Taşları tarihlemeye yardımcı olabilecek kriterleden bir başkası sap delikli baltalardır. Sap deliğini çevreleyen bilezikleriyle bu baltalar da zaman içinde fazla bir değişim geçirmiş değillerdir (Res. 6-10). En dikkat çekici özellik ise erken stellerde karşılaşılan, sap deliğinin üzerindeki, ahşap sapa destek sağlayan kolcuktur. En yakın benzerleri M.Ö. II. binyılın ikinci çeyreğinden başlayarak güneyde Chagar Bazar (Mallowan 1947: lev. XLI/1, LV/15), Nimrud (Maxwell-Hyslop 1998: lev. 9), Tell Açana (Woolley 1955: lev. LXXII/AT/48/20), Ras Şamra (Schäffer 1948: res. 44/3), Gaza (Schäffer 1948: res. 123/2) ve Orta Anadolu'dan (Schäfffer 1948: res. 183/25; Anlağan ve Bilgi 1989: res. 34-36) gelmektedir. Batı İran'da ve özellikle Luristan'da, biraz daha farklı ve giderek mahmuzlanan çeşitlemeleriyle XII. yüzyıldan 900 yıllarına değin kullanıldıkları bilinir (Muscarella 1988: 189 vd., no. 304-305).

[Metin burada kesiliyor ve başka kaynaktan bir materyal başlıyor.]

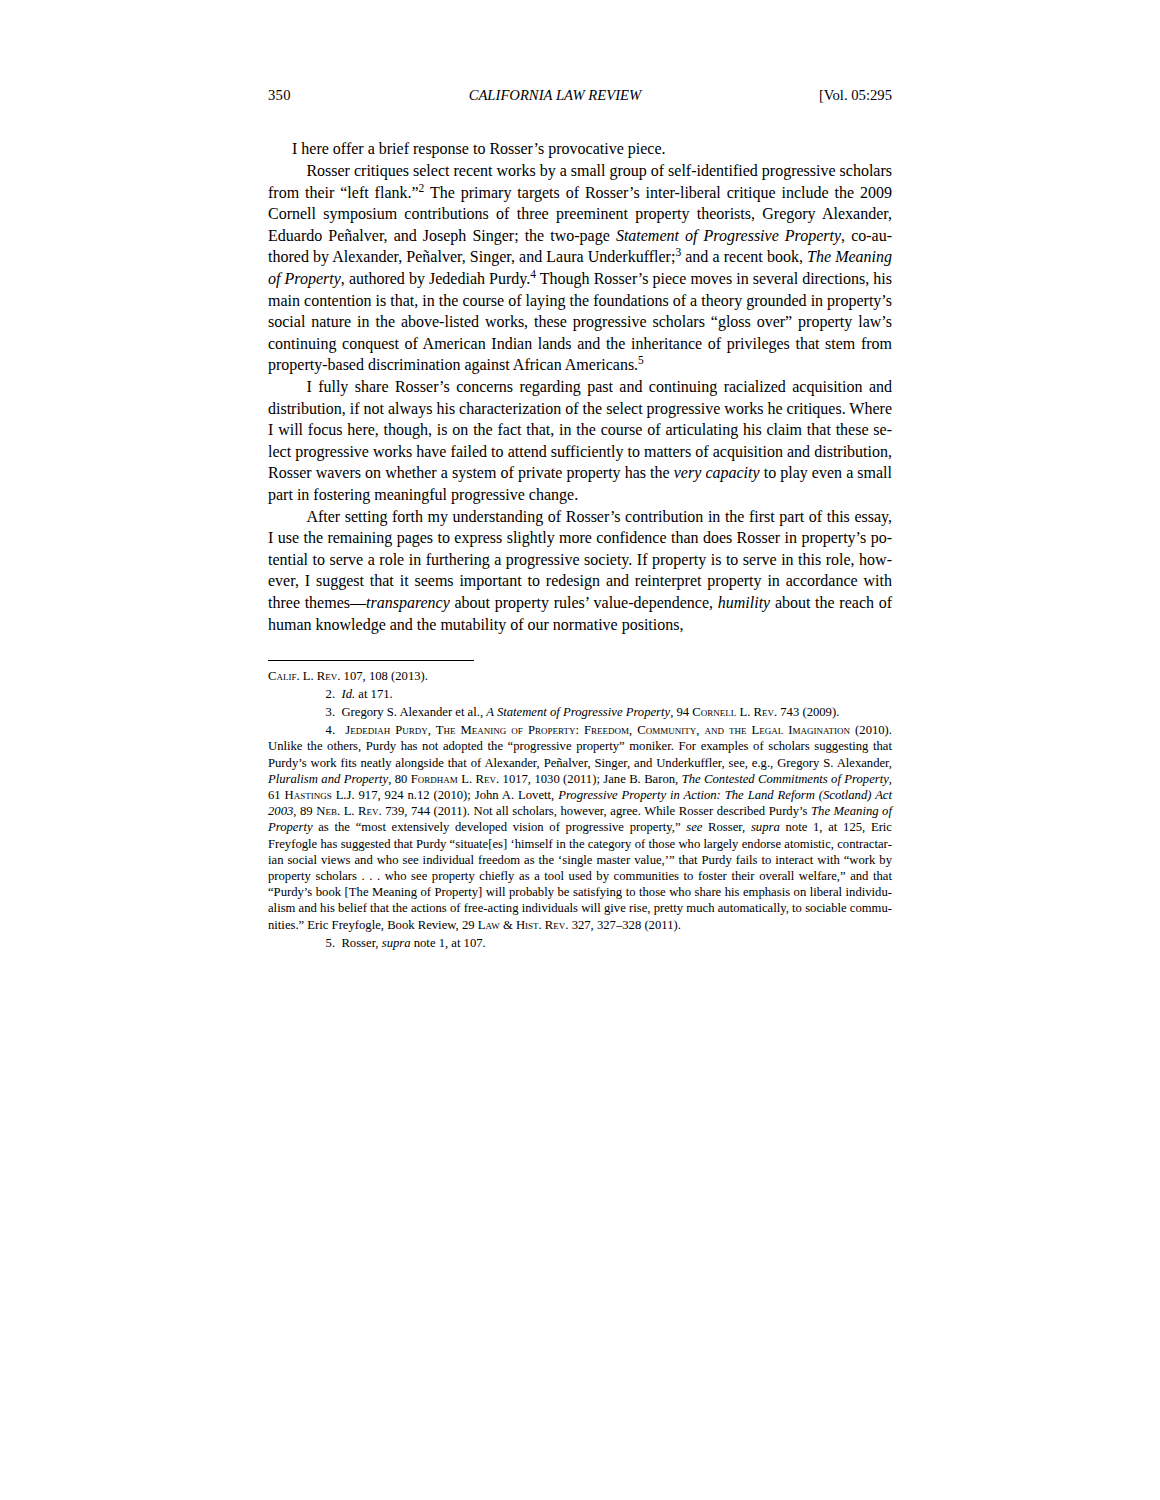350 CALIFORNIA LAW REVIEW [Vol. 05:295
I here offer a brief response to Rosser’s provocative piece.
Rosser critiques select recent works by a small group of self-identified progressive scholars from their “left flank.”2 The primary targets of Rosser’s inter-liberal critique include the 2009 Cornell symposium contributions of three preeminent property theorists, Gregory Alexander, Eduardo Peñalver, and Joseph Singer; the two-page Statement of Progressive Property, co-authored by Alexander, Peñalver, Singer, and Laura Underkuffler;3 and a recent book, The Meaning of Property, authored by Jedediah Purdy.4 Though Rosser’s piece moves in several directions, his main contention is that, in the course of laying the foundations of a theory grounded in property’s social nature in the above-listed works, these progressive scholars “gloss over” property law’s continuing conquest of American Indian lands and the inheritance of privileges that stem from property-based discrimination against African Americans.5
I fully share Rosser’s concerns regarding past and continuing racialized acquisition and distribution, if not always his characterization of the select progressive works he critiques. Where I will focus here, though, is on the fact that, in the course of articulating his claim that these select progressive works have failed to attend sufficiently to matters of acquisition and distribution, Rosser wavers on whether a system of private property has the very capacity to play even a small part in fostering meaningful progressive change.
After setting forth my understanding of Rosser’s contribution in the first part of this essay, I use the remaining pages to express slightly more confidence than does Rosser in property’s potential to serve a role in furthering a progressive society. If property is to serve in this role, however, I suggest that it seems important to redesign and reinterpret property in accordance with three themes—transparency about property rules’ value-dependence, humility about the reach of human knowledge and the mutability of our normative positions,
Calif. L. Rev. 107, 108 (2013).
2. Id. at 171.
3. Gregory S. Alexander et al., A Statement of Progressive Property, 94 Cornell L. Rev. 743 (2009).
4. Jedediah Purdy, The Meaning of Property: Freedom, Community, and the Legal Imagination (2010). Unlike the others, Purdy has not adopted the “progressive property” moniker. For examples of scholars suggesting that Purdy’s work fits neatly alongside that of Alexander, Peñalver, Singer, and Underkuffler, see, e.g., Gregory S. Alexander, Pluralism and Property, 80 Fordham L. Rev. 1017, 1030 (2011); Jane B. Baron, The Contested Commitments of Property, 61 Hastings L.J. 917, 924 n.12 (2010); John A. Lovett, Progressive Property in Action: The Land Reform (Scotland) Act 2003, 89 Neb. L. Rev. 739, 744 (2011). Not all scholars, however, agree. While Rosser described Purdy’s The Meaning of Property as the “most extensively developed vision of progressive property,” see Rosser, supra note 1, at 125, Eric Freyfogle has suggested that Purdy “situate[es] ‘himself in the category of those who largely endorse atomistic, contractarian social views and who see individual freedom as the ‘single master value,’” that Purdy fails to interact with “work by property scholars . . . who see property chiefly as a tool used by communities to foster their overall welfare,” and that “Purdy’s book [The Meaning of Property] will probably be satisfying to those who share his emphasis on liberal individualism and his belief that the actions of free-acting individuals will give rise, pretty much automatically, to sociable communities.” Eric Freyfogle, Book Review, 29 Law & Hist. Rev. 327, 327–328 (2011).
5. Rosser, supra note 1, at 107.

Uzunca kovanlı ve yine omurgalı mızrak uçları da daha çok M.Ö. II. binyılın ikinci yarısı içlerinde olunduğuna işaret ederler.

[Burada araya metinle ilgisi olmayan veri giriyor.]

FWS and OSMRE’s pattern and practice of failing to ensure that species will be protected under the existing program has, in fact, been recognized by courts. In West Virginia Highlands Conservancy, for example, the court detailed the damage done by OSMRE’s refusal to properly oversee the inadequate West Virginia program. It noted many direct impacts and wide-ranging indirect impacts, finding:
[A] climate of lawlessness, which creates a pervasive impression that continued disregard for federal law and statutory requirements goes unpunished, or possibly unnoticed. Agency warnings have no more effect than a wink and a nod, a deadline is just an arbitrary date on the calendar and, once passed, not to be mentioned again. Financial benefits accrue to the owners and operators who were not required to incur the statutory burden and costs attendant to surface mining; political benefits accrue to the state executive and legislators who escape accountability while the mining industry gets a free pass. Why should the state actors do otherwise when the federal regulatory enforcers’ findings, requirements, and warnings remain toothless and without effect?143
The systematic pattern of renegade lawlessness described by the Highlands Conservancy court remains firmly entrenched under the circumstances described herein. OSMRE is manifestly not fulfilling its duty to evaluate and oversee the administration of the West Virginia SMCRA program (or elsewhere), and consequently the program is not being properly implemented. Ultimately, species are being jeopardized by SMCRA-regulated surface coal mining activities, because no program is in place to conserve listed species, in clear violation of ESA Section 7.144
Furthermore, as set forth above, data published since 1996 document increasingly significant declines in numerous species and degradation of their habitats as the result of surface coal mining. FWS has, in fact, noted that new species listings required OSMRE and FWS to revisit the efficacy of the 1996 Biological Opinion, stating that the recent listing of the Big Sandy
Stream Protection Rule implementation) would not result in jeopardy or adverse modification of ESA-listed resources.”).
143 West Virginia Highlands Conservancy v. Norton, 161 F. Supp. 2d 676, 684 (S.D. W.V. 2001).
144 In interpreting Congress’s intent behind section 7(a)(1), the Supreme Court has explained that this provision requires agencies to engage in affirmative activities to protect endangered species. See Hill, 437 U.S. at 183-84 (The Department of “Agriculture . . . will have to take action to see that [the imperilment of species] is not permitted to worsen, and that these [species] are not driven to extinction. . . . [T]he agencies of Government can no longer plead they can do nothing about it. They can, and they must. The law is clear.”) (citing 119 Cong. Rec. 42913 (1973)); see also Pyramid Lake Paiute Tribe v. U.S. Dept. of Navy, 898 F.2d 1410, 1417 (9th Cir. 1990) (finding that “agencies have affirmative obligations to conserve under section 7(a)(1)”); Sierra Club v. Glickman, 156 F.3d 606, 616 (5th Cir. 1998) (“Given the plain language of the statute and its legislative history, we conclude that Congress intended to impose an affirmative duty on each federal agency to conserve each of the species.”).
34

1998 ve 1999 yıllarında Hakkari stellerinin bulunduğu alanın kuşuçumu 2 km. kadar kuzeyinde dikdörtgen planlı (4.10 X 1.60 m.) bir oda-mezar açılmış ve buradan 15 kadar insan iskeleti ile çeşidi mezar armağanları elde edilmiştir (Sevin ve Özfırat 1998: 8, res. sol üst; Sevin 1999: 73) (Res. 5). İki tabaka halinde gömü içeren bu mezarın üst tabakasında çok sayıda demir bilezik ve hançer dikkat çekicidir. Bunların benzerlerine Van bölgesi (Sevin ve Kavaklı 1996: res. 12-15), Kuzeybatı İran (Muscarella 1974: res. 36/417, 39/124. 47/412; Lippert 1979: 133, res. 15-16/a-b; Piggot 1980: Table 12.3) ve Orta İran'daki (Ghirshman 1939: lev. LIX/S.641a-b, LXXVII/S.984c) kimi Erken Demir Çağ mezarlıkları ve son olarak Luristan'da (Contenau-Ghirshman 1935: 18, lev. 8; Vanden Berghe 1973: 49, Table 5, 60, Table 6) rastlanır. Kuzeybatı İran'da, Urmiye Gölü'nün batı kıyısı yakınlarındaki Kordlartepe'den bir C14 tarihi bu tür demir bileziklerin bulunduğu IIA tabakası için M.Ö. 1100-1050 yıllarını vermiştir (Lippert 1979: 134). Anlaşılacağı üzere, Hakkari mezarının geç evresi daha çok M.Ö. II. binyılın sonları ile I. binyılın başlarına ait gibidir. Bu mezar ile steller arasında doğrudan bir ilişkinin var olup olmadığını bilmiyorsak da, M.Ö. II. binyılın son yüzyılları içinde Hakkari yöresinde olasılıkla göçebe bazı grupların varlığı açık bir biçimde anlaşılmaktadır.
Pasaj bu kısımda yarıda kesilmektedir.